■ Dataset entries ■
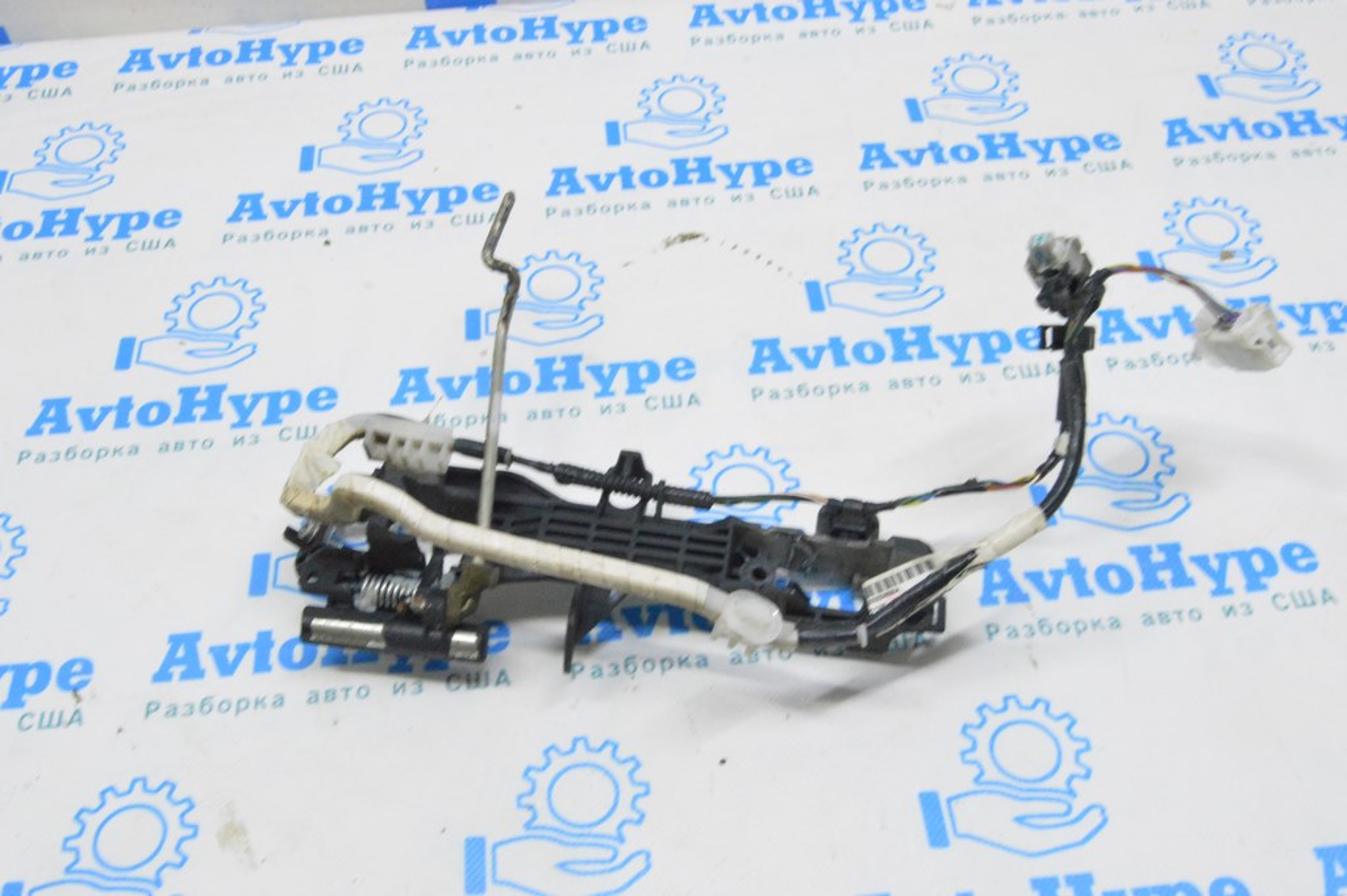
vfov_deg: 34.2
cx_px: 674
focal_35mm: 39
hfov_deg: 49.6
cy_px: 448
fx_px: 1458
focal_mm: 26
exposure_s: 1/20
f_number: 20
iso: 6400
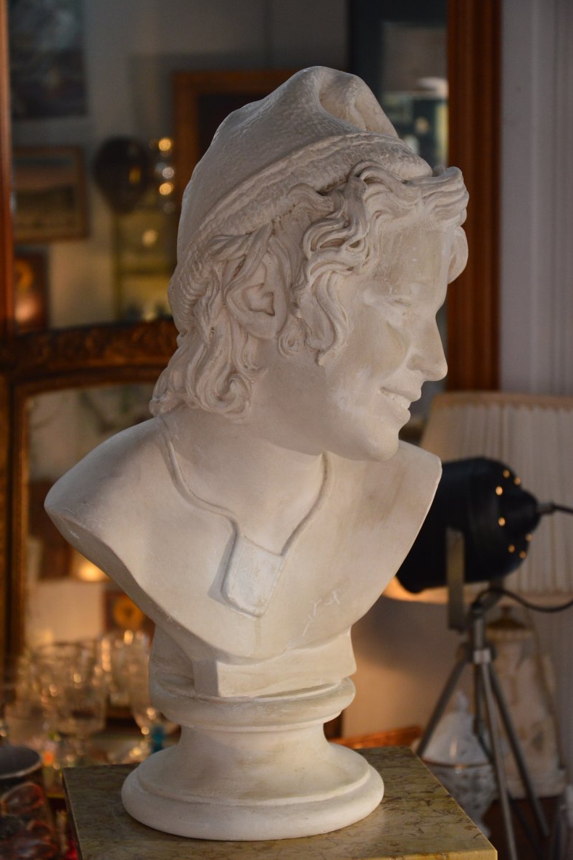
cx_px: 285
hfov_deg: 15.5
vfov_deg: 23.1
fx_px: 2101
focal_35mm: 88
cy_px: 434
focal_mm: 58
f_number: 5
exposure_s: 1/125
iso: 800
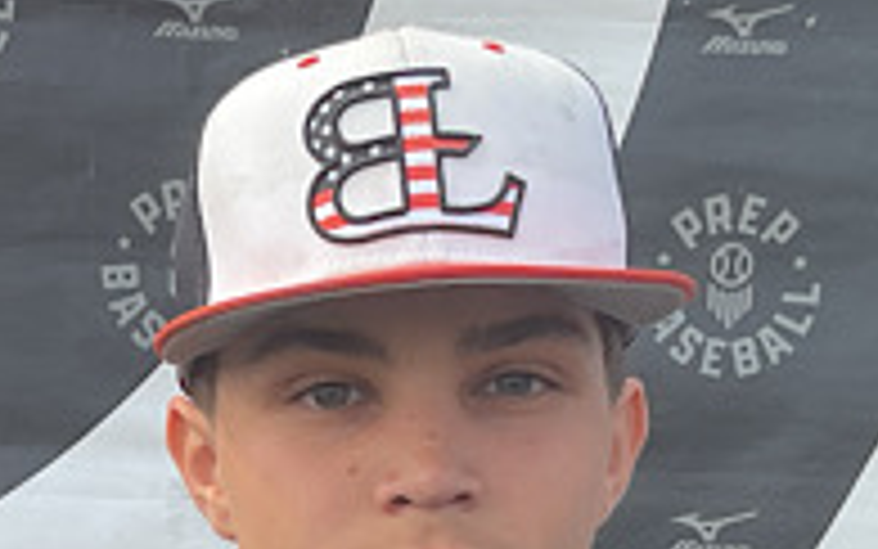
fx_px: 1508
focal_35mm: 63
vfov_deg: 18.2
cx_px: 410
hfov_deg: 32.5
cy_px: 842
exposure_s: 1/580
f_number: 1.8
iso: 16
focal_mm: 3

■ PROBLEM DETAILS ■
Every line above is to be returned exactly, with its pictures removed.

■ SOLUTION TO THIS PROBLEM ■
vfov_deg: 34.2
cx_px: 674
focal_35mm: 39
hfov_deg: 49.6
cy_px: 448
fx_px: 1458
focal_mm: 26
exposure_s: 1/20
f_number: 20
iso: 6400
cx_px: 285
hfov_deg: 15.5
vfov_deg: 23.1
fx_px: 2101
focal_35mm: 88
cy_px: 434
focal_mm: 58
f_number: 5
exposure_s: 1/125
iso: 800
fx_px: 1508
focal_35mm: 63
vfov_deg: 18.2
cx_px: 410
hfov_deg: 32.5
cy_px: 842
exposure_s: 1/580
f_number: 1.8
iso: 16
focal_mm: 3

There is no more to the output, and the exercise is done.